Пимыч тоже клялся. Мина не клялся. Типа, нельзя. У него родители набожные баптисты. Он не носил пионерского галстука. Поначалу мне казались, что это глупо – отказываться от галстука, отказываться вступать в пионеры… Просит тебя Родина, надень его да забудь. Ан нет. Потом я Мину зауважал. Мы с ним сдружились, впервые попробовали вино и стали вместе бухать… Для школьников средней общеобразовательной школы мы выпили достаточно много. В общем, уже будучи пионером, я закладывал. Понимаете, откуда растут ноги?
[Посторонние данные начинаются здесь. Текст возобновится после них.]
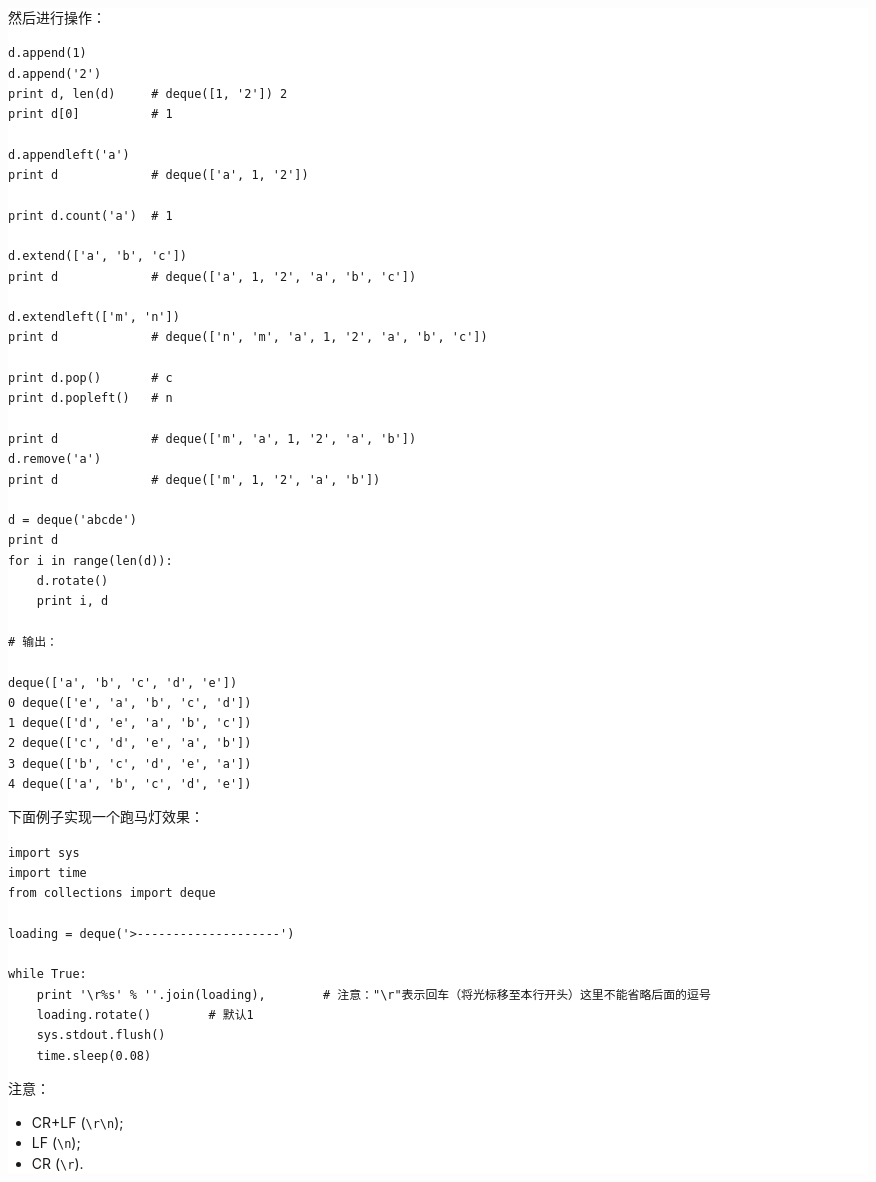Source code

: 然后进行操作：

    d.append(1)
    d.append('2')
    print d, len(d)     # deque([1, '2']) 2
    print d[0]          # 1

    d.appendleft('a')
    print d             # deque(['a', 1, '2'])

    print d.count('a')  # 1

    d.extend(['a', 'b', 'c'])
    print d             # deque(['a', 1, '2', 'a', 'b', 'c'])

    d.extendleft(['m', 'n'])
    print d             # deque(['n', 'm', 'a', 1, '2', 'a', 'b', 'c'])

    print d.pop()       # c
    print d.popleft()   # n

    print d             # deque(['m', 'a', 1, '2', 'a', 'b'])
    d.remove('a')
    print d             # deque(['m', 1, '2', 'a', 'b'])

    d = deque('abcde')
    print d
    for i in range(len(d)):
        d.rotate()
        print i, d

    # 输出：

    deque(['a', 'b', 'c', 'd', 'e'])
    0 deque(['e', 'a', 'b', 'c', 'd'])
    1 deque(['d', 'e', 'a', 'b', 'c'])
    2 deque(['c', 'd', 'e', 'a', 'b'])
    3 deque(['b', 'c', 'd', 'e', 'a'])
    4 deque(['a', 'b', 'c', 'd', 'e'])

下面例子实现一个跑马灯效果：

    import sys
    import time
    from collections import deque

    loading = deque('>--------------------')

    while True:
        print '\r%s' % ''.join(loading),        # 注意："\r"表示回车（将光标移至本行开头）这里不能省略后面的逗号
        loading.rotate()        # 默认1
        sys.stdout.flush()     
        time.sleep(0.08)

注意：

- CR+LF (`\r\n`);
- LF (`\n`);
- CR (`\r`).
Бывало, и на каникулах, и когда нас возили всей школой на картошку… Уборка картошки – самое веселое и прекрасное время в школе. О нём тоскую. Его помню. Мы с Миной там и картошку-то особо не убирали, больше балдели. Мой полупьяный закат СССР. И далее «белая горячка» девяностых.

В конце восьмидесятых чёрт посещал меня только изредка. Это сейчас он живет у меня внутри, в душе на постоянной основе (прописан) и превосходно себя чувствует. Сейчас бессмысленно с ним бороться. Я прекрасно понимаю, что он меня рано или поздно убьёт, если я сам себя не грохну… В какой-нибудь из вторников. А может быть, мне удастся победить чёрта, и я его шлёпну из СВД… прямо в моей берлоге… Дуну белого и пристрелю его, фашиста. Чтобы соки, блин, из беса потекли рекой до самой Волги. И назовут эту небольшую речушку Бесовской или – лучше – Николаевской, в честь меня – Николая Сергеевича Степанкова.

…и уйти в одиночество с сердцем и вместе с глазами,
свою душу тоскующую никуда не таскать,
и оставить всё наше с собой, у себя, между нами,
и работать над новой поэмой в дырявых носках…

Вот. Даже эпитафию себе написал.

Стою – как дурак – разглядываю очередь. «Идем уже хавать, Николай, уже и порожняки горят». «Идём».

Я прошел фантастическую очередь в кафе Тимати, узрел заведение с неким кавказским названием (забыл уже, а врать неохота) и узрел там много свободных столиков. Посетителей, соответственно, немного. Я обрадовался. Вошёл. Уютно. На стене висит большой экран, с которого транслируется футбольный матч. В глубине зала вижу вход в какую-то букмекерскую контору, типа «Евролига филки». Ко мне сразу же подошёл официант. Он первым делом подал меню с напитками. Мне хотелось выпить. Минуту назад я вспоминал про «Арпачай», Мину, Пимыча и про мою блевотину на зелёной полянке с огоньками… Ван Гог бы нарисовал это непременно. Много огоньков и блевотина Степанкова. Первый круг ада. Сердце стучится в двери, печень толкает в бок, надо похмелиться впрок, чтобы не было мучительно больно.